The reply should contain every entry below exactly as written, with no images.
#####
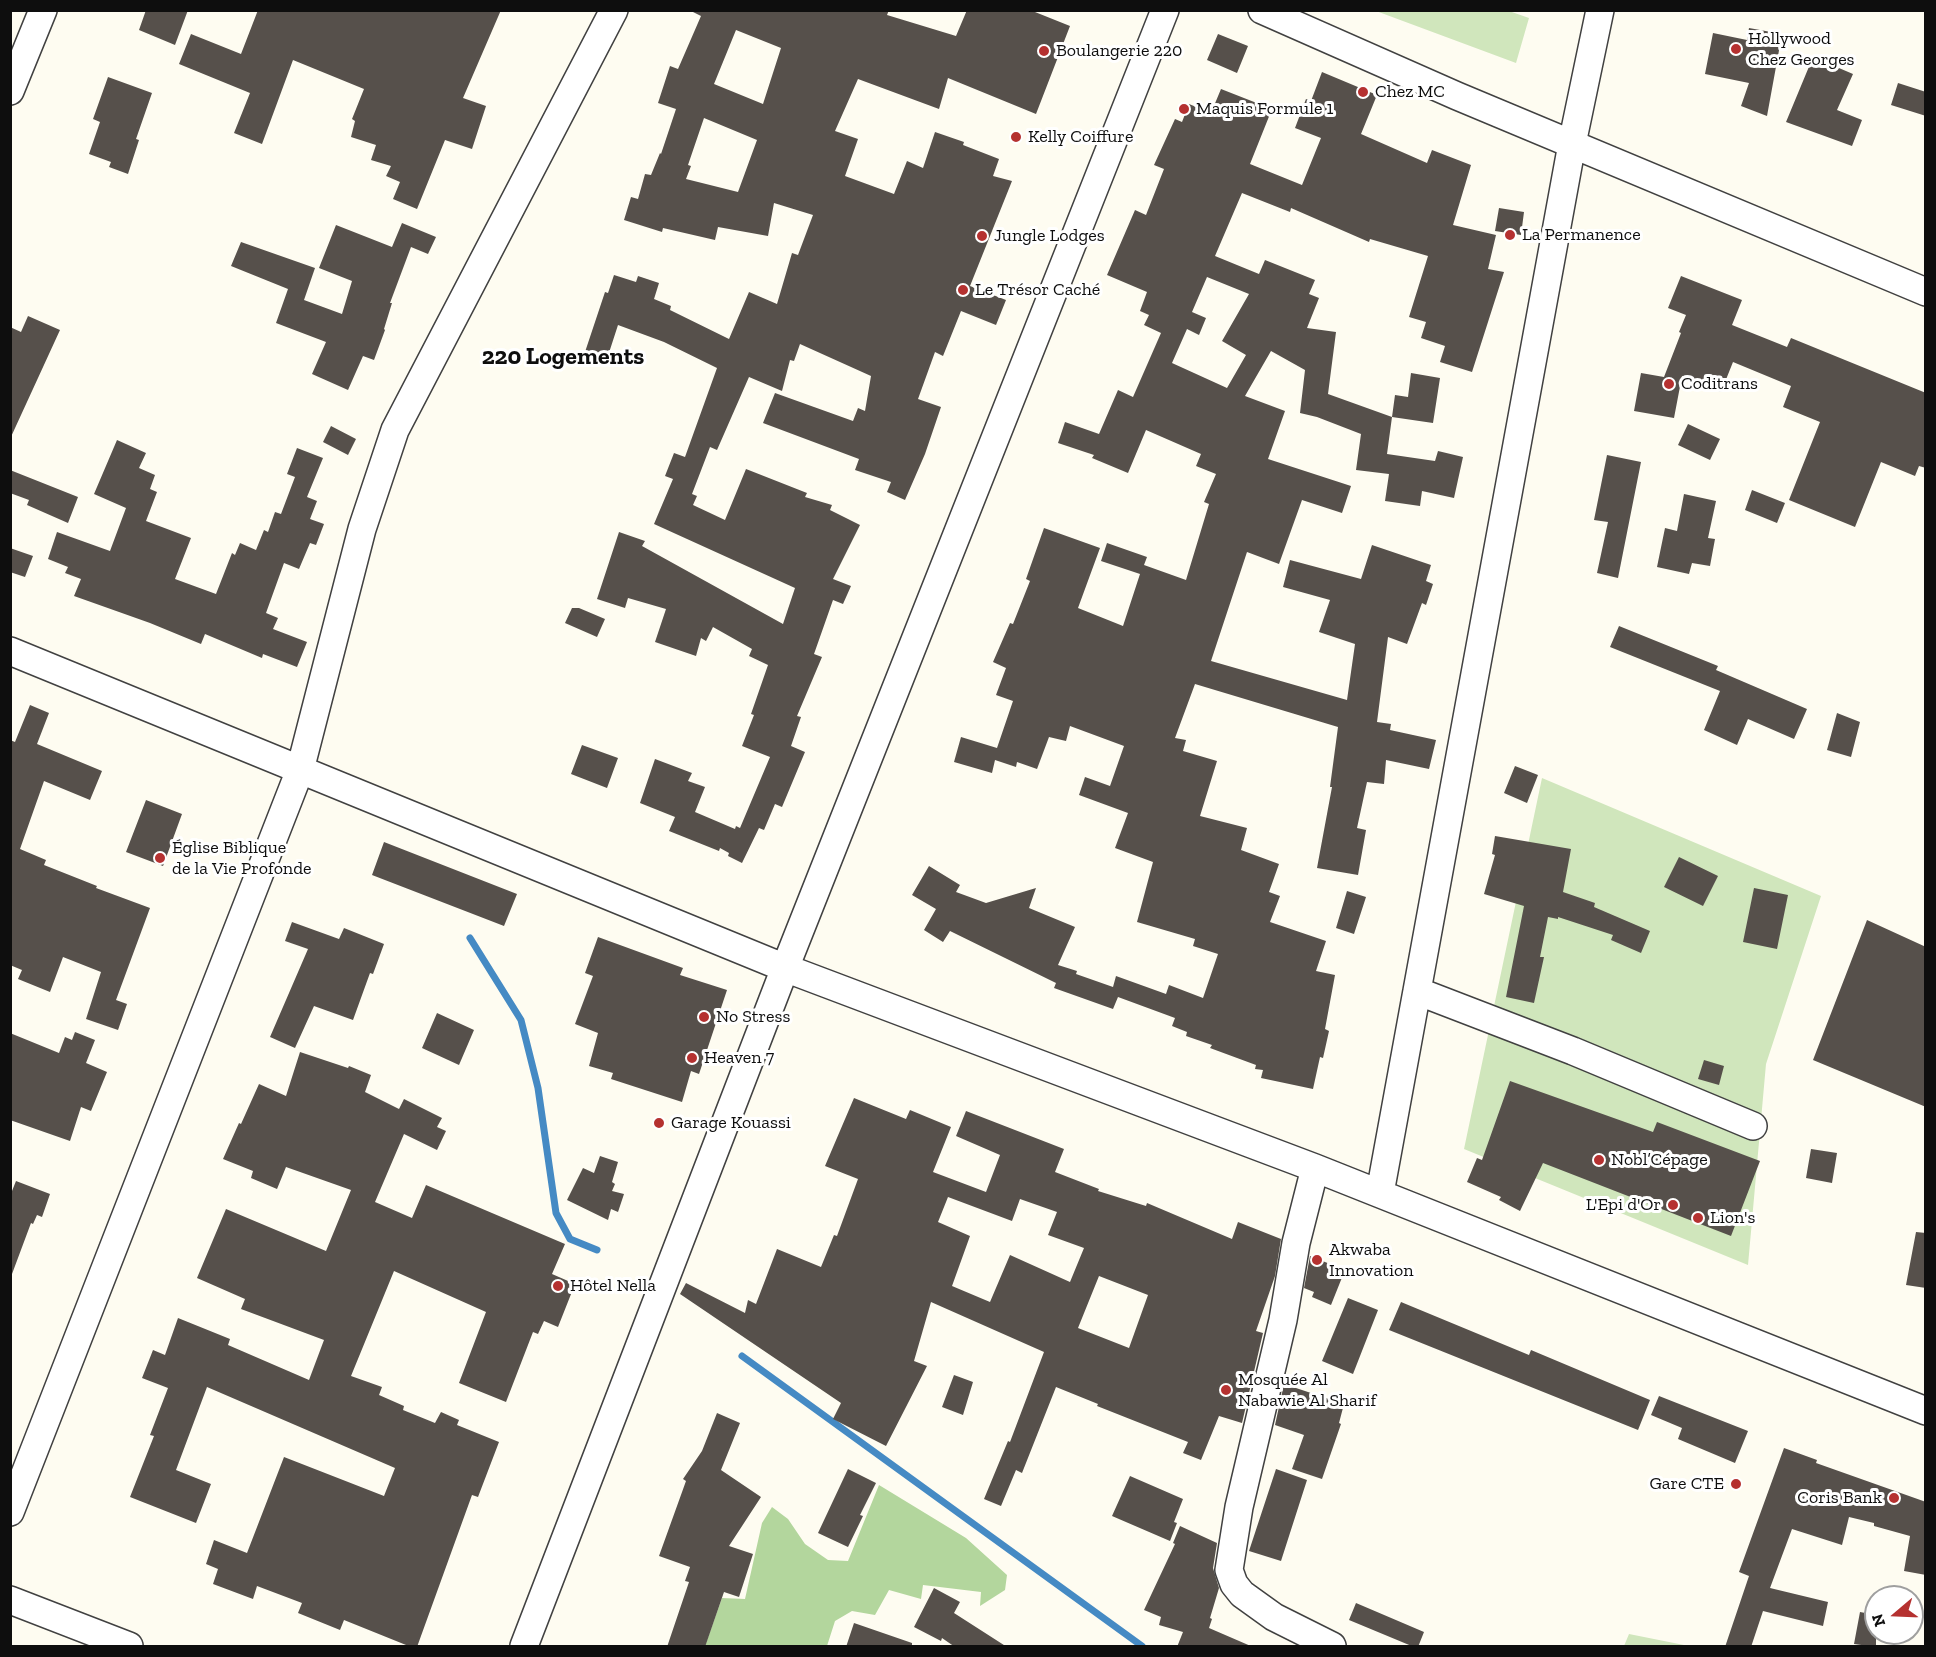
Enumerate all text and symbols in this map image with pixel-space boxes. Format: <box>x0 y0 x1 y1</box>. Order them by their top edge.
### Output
place label: Hollywood Chez Georges <box>1748 28 1855 70</box>
place label: Boulangerie 220 <box>1056 40 1182 62</box>
marker: Hollywood Chez Georges <box>1729 42 1743 56</box>
marker: Boulangerie 220 <box>1037 44 1051 58</box>
place label: Chez MC <box>1375 81 1445 103</box>
marker: Chez MC <box>1356 85 1370 99</box>
place label: Maquis Formule 1 <box>1196 98 1333 120</box>
marker: Maquis Formule 1 <box>1177 102 1191 116</box>
place label: Kelly Coiffure <box>1028 126 1133 148</box>
marker: Kelly Coiffure <box>1009 130 1023 144</box>
place label: La Permanence <box>1522 224 1641 246</box>
place label: Jungle Lodges <box>994 225 1105 247</box>
marker: La Permanence <box>1503 228 1517 242</box>
marker: Jungle Lodges <box>975 229 989 243</box>
place label: Le Trésor Caché <box>975 279 1100 301</box>
marker: Le Trésor Caché <box>956 283 970 297</box>
district label: 220 Logements <box>482 343 644 371</box>
place label: Coditrans <box>1681 373 1758 395</box>
marker: Coditrans <box>1662 377 1676 391</box>
place label: Église Biblique de la Vie Profonde <box>172 837 312 880</box>
marker: Église Biblique de la Vie Profonde <box>153 851 167 865</box>
place label: No Stress <box>716 1006 790 1028</box>
marker: No Stress <box>697 1010 711 1024</box>
place label: Heaven 7 <box>704 1047 774 1069</box>
marker: Heaven 7 <box>685 1051 699 1065</box>
place label: Garage Kouassi <box>671 1112 791 1134</box>
marker: Garage Kouassi <box>652 1116 666 1130</box>
place label: Nobl’Cépage <box>1611 1149 1708 1171</box>
marker: Nobl’Cépage <box>1592 1153 1606 1167</box>
place label: L'Epi d'Or <box>1586 1194 1661 1216</box>
marker: L'Epi d'Or <box>1666 1198 1680 1212</box>
place label: Lion's <box>1710 1207 1755 1229</box>
marker: Lion's <box>1691 1211 1705 1225</box>
place label: Akwaba Innovation <box>1329 1239 1413 1282</box>
marker: Akwaba Innovation <box>1310 1253 1324 1267</box>
place label: Hôtel Nella <box>570 1275 656 1297</box>
marker: Hôtel Nella <box>551 1279 565 1293</box>
place label: Mosquée Al Nabawie Al Sharif <box>1238 1369 1376 1412</box>
marker: Mosquée Al Nabawie Al Sharif <box>1219 1383 1233 1397</box>
place label: Gare CTE <box>1649 1473 1724 1495</box>
marker: Gare CTE <box>1729 1477 1743 1491</box>
place label: Coris Bank <box>1797 1487 1882 1509</box>
marker: Coris Bank <box>1887 1491 1901 1505</box>
north arrow <box>1864 1585 1924 1645</box>
text: N <box>1867 1612 1889 1629</box>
#####
Task solution:
Enumerate all text and symbols in this map image with pixel-space boxes. Format: <box>x0 y0 x1 y1</box>. Order them by their top edge.
### Output
place label: Hollywood Chez Georges <box>1748 28 1855 70</box>
place label: Boulangerie 220 <box>1056 40 1182 62</box>
marker: Hollywood Chez Georges <box>1729 42 1743 56</box>
marker: Boulangerie 220 <box>1037 44 1051 58</box>
place label: Chez MC <box>1375 81 1445 103</box>
marker: Chez MC <box>1356 85 1370 99</box>
place label: Maquis Formule 1 <box>1196 98 1333 120</box>
marker: Maquis Formule 1 <box>1177 102 1191 116</box>
place label: Kelly Coiffure <box>1028 126 1133 148</box>
marker: Kelly Coiffure <box>1009 130 1023 144</box>
place label: La Permanence <box>1522 224 1641 246</box>
place label: Jungle Lodges <box>994 225 1105 247</box>
marker: La Permanence <box>1503 228 1517 242</box>
marker: Jungle Lodges <box>975 229 989 243</box>
place label: Le Trésor Caché <box>975 279 1100 301</box>
marker: Le Trésor Caché <box>956 283 970 297</box>
district label: 220 Logements <box>482 343 644 371</box>
place label: Coditrans <box>1681 373 1758 395</box>
marker: Coditrans <box>1662 377 1676 391</box>
place label: Église Biblique de la Vie Profonde <box>172 837 312 880</box>
marker: Église Biblique de la Vie Profonde <box>153 851 167 865</box>
place label: No Stress <box>716 1006 790 1028</box>
marker: No Stress <box>697 1010 711 1024</box>
place label: Heaven 7 <box>704 1047 774 1069</box>
marker: Heaven 7 <box>685 1051 699 1065</box>
place label: Garage Kouassi <box>671 1112 791 1134</box>
marker: Garage Kouassi <box>652 1116 666 1130</box>
place label: Nobl’Cépage <box>1611 1149 1708 1171</box>
marker: Nobl’Cépage <box>1592 1153 1606 1167</box>
place label: L'Epi d'Or <box>1586 1194 1661 1216</box>
marker: L'Epi d'Or <box>1666 1198 1680 1212</box>
place label: Lion's <box>1710 1207 1755 1229</box>
marker: Lion's <box>1691 1211 1705 1225</box>
place label: Akwaba Innovation <box>1329 1239 1413 1282</box>
marker: Akwaba Innovation <box>1310 1253 1324 1267</box>
place label: Hôtel Nella <box>570 1275 656 1297</box>
marker: Hôtel Nella <box>551 1279 565 1293</box>
place label: Mosquée Al Nabawie Al Sharif <box>1238 1369 1376 1412</box>
marker: Mosquée Al Nabawie Al Sharif <box>1219 1383 1233 1397</box>
place label: Gare CTE <box>1649 1473 1724 1495</box>
marker: Gare CTE <box>1729 1477 1743 1491</box>
place label: Coris Bank <box>1797 1487 1882 1509</box>
marker: Coris Bank <box>1887 1491 1901 1505</box>
north arrow <box>1864 1585 1924 1645</box>
text: N <box>1867 1612 1889 1629</box>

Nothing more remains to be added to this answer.